HIMARS Rockets Fired from Navy Amphib, Destroy Target

By RICHARD R. BURGESS, Managing Editor

ARLINGTON, Va. — Rockets fired from a vehicle parked on the flight deck of a Navy ship destroyed a target 70 kilometers away during a demonstration of an innovative use of existing technology.

According to an Oct. 23 release from Expeditionary Strike Group 3, the launch was conducted Oct. 22 from the deck of the San Antonio-class amphibious platform dock ship USS Anchorage in the Pacific Ocean during Exercise Dawn Blitz. The rockets were launched from a 5-ton M142 High-Mobility Artillery Rocket System (HIMARS), a normally land-based artillery system used by the U.S. Army and Marine Corps.

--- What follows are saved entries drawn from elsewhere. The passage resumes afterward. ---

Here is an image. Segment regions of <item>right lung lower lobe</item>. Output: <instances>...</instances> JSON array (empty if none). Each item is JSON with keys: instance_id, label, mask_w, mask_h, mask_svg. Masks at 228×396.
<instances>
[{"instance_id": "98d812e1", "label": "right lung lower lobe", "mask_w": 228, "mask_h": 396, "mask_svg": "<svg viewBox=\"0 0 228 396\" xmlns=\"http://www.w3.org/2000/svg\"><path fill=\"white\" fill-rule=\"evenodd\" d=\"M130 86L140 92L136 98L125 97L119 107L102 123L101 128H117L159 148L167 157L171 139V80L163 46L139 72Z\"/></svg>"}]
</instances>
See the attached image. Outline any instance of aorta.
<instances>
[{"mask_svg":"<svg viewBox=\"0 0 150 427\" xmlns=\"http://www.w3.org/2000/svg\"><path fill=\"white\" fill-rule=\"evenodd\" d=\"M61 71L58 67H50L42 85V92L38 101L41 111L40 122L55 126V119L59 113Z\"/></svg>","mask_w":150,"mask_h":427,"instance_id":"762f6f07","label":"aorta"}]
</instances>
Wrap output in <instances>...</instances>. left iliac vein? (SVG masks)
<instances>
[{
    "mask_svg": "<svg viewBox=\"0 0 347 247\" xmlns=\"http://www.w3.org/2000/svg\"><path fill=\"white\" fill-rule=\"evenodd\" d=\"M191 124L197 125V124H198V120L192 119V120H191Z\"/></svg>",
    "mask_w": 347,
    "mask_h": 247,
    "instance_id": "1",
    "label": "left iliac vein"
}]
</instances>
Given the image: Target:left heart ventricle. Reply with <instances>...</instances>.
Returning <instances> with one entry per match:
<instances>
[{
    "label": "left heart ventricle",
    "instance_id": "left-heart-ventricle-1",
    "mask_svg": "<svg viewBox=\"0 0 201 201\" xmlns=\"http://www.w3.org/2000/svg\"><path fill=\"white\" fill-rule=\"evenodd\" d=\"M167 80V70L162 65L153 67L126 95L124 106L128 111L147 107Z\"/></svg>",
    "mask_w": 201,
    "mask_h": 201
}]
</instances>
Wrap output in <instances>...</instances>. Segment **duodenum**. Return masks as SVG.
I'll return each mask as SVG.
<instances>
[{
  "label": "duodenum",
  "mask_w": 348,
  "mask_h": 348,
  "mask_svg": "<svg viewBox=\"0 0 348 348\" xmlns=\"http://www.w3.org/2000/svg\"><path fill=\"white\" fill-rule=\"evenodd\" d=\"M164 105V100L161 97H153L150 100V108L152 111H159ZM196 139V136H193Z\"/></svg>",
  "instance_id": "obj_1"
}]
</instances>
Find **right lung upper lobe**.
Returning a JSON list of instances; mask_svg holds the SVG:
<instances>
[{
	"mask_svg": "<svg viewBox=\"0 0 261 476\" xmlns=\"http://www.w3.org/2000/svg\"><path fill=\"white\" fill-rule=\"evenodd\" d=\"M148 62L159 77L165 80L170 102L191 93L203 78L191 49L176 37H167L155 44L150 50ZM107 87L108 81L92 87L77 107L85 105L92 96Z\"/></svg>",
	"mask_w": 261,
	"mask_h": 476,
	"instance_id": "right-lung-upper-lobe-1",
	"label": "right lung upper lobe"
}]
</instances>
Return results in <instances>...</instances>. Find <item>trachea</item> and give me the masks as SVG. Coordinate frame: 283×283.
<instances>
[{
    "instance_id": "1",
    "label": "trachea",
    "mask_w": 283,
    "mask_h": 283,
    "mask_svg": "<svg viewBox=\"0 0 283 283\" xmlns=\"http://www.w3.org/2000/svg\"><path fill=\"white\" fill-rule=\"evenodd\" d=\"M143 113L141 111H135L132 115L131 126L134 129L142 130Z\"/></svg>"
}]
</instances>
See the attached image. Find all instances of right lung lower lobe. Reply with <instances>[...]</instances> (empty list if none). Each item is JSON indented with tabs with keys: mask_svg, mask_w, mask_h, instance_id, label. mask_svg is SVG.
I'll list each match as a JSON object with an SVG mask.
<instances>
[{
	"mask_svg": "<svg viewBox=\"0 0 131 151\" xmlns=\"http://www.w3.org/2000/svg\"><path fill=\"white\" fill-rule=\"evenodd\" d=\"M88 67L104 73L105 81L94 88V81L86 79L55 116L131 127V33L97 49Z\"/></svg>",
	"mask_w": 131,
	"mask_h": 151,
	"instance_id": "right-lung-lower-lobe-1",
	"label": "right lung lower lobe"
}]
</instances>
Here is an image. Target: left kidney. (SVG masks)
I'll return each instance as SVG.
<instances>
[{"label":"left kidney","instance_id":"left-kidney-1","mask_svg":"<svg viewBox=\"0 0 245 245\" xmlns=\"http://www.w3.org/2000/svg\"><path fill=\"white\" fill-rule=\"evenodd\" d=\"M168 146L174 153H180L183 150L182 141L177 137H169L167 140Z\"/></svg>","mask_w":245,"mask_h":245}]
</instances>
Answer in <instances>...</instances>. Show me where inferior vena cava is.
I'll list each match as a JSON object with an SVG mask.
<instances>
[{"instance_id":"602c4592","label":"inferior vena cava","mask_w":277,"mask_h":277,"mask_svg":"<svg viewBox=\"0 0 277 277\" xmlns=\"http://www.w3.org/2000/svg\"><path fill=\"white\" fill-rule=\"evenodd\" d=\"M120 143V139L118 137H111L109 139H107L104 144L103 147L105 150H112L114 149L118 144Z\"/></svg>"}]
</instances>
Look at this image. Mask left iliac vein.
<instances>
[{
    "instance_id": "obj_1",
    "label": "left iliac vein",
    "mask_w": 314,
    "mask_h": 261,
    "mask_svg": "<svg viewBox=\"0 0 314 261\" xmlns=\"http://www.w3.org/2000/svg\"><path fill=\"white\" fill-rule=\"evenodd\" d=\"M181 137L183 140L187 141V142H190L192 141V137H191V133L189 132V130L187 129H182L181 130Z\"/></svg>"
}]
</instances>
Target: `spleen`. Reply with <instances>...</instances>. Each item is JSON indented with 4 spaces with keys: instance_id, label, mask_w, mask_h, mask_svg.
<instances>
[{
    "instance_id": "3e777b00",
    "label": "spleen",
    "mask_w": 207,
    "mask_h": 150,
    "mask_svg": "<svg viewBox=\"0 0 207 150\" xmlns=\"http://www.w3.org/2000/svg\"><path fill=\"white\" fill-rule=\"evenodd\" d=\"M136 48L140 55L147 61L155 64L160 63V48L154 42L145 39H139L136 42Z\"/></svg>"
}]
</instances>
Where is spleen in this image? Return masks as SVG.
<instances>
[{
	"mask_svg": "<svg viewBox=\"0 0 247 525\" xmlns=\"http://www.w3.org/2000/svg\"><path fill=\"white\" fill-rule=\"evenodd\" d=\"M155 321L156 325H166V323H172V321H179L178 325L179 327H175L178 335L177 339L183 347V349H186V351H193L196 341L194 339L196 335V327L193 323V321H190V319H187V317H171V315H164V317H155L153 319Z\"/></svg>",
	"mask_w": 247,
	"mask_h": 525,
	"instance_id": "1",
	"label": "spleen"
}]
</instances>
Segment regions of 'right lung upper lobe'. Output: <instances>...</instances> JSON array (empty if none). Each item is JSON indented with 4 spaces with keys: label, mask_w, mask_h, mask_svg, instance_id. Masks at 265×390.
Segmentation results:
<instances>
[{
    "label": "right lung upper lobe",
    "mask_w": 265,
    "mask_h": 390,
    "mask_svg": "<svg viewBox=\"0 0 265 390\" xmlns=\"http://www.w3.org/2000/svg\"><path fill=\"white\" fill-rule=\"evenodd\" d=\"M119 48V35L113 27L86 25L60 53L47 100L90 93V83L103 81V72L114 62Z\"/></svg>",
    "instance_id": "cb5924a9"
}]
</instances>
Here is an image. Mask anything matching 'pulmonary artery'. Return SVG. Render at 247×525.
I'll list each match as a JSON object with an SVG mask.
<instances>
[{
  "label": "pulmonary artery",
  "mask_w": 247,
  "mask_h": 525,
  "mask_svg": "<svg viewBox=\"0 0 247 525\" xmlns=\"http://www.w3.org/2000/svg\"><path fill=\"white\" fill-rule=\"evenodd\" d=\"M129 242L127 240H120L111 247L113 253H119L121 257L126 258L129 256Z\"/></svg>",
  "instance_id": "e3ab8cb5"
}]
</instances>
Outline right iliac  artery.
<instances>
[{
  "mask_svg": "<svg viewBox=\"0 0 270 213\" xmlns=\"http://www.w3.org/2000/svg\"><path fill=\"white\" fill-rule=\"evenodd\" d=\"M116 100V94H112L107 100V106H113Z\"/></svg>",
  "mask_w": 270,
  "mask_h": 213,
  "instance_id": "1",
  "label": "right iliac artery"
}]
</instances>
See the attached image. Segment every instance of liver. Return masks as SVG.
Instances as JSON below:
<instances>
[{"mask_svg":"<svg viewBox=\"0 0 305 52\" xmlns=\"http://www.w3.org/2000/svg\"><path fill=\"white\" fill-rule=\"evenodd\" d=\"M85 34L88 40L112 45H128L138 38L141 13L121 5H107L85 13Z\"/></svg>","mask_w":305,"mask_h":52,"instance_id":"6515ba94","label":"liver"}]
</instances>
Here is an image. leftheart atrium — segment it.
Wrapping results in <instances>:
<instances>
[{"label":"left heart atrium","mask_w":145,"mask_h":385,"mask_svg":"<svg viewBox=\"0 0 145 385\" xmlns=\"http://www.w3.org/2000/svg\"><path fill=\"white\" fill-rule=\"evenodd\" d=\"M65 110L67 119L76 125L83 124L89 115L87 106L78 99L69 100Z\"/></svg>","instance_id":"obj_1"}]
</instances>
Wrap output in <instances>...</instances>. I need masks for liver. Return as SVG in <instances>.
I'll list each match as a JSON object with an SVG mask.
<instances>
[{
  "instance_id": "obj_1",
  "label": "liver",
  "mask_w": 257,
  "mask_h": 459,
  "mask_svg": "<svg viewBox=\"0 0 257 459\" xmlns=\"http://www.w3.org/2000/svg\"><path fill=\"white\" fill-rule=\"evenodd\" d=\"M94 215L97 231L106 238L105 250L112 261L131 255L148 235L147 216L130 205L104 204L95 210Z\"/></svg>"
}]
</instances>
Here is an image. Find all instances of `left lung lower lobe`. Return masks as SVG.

“The HIMARS is a C-130 transportable, wheeled, indirect fire (IDF) rocket/missile system capable of firing all current and future rockets as well as missiles in the Multiple-Launch Rocket System Family of Munitions,” according to its entry in the January 2017 Seapower Almanac. “The HIMARS launcher consists of a fire-control system, carrier [vehicle] and launcher-loader module that performs all operations necessary to complete a fire mission. The basic system includes one launcher, one resupply vehicle and two resupply trailers. HIMARS accurately engages target ranges — in excess of 40 miles — with high volumes of lethal precision fires in all weather conditions and throughout all phases of combat operations ashore.”

In the Marine Corps, the HIMARS, built by Lockheed Martin Missiles & Fire Control, achieved initial operational capability on Sept. 20, 2014.

Fire support for Marine units ashore from naval vessels has been a persistent issue since the demise of the battleships and heavy cruisers and their large-caliber naval guns. The highly accurate HIMARS is one potential alternative solution, able to provide precision fire support from ranges in excess of those provided by conventional artillery and therefore able to support forces deeper inland from a landing zone.

“This portion of Dawn Blitz validated the commander’s ability to integrate HIMARS with ships to conduct a sea-based strike,” the release said.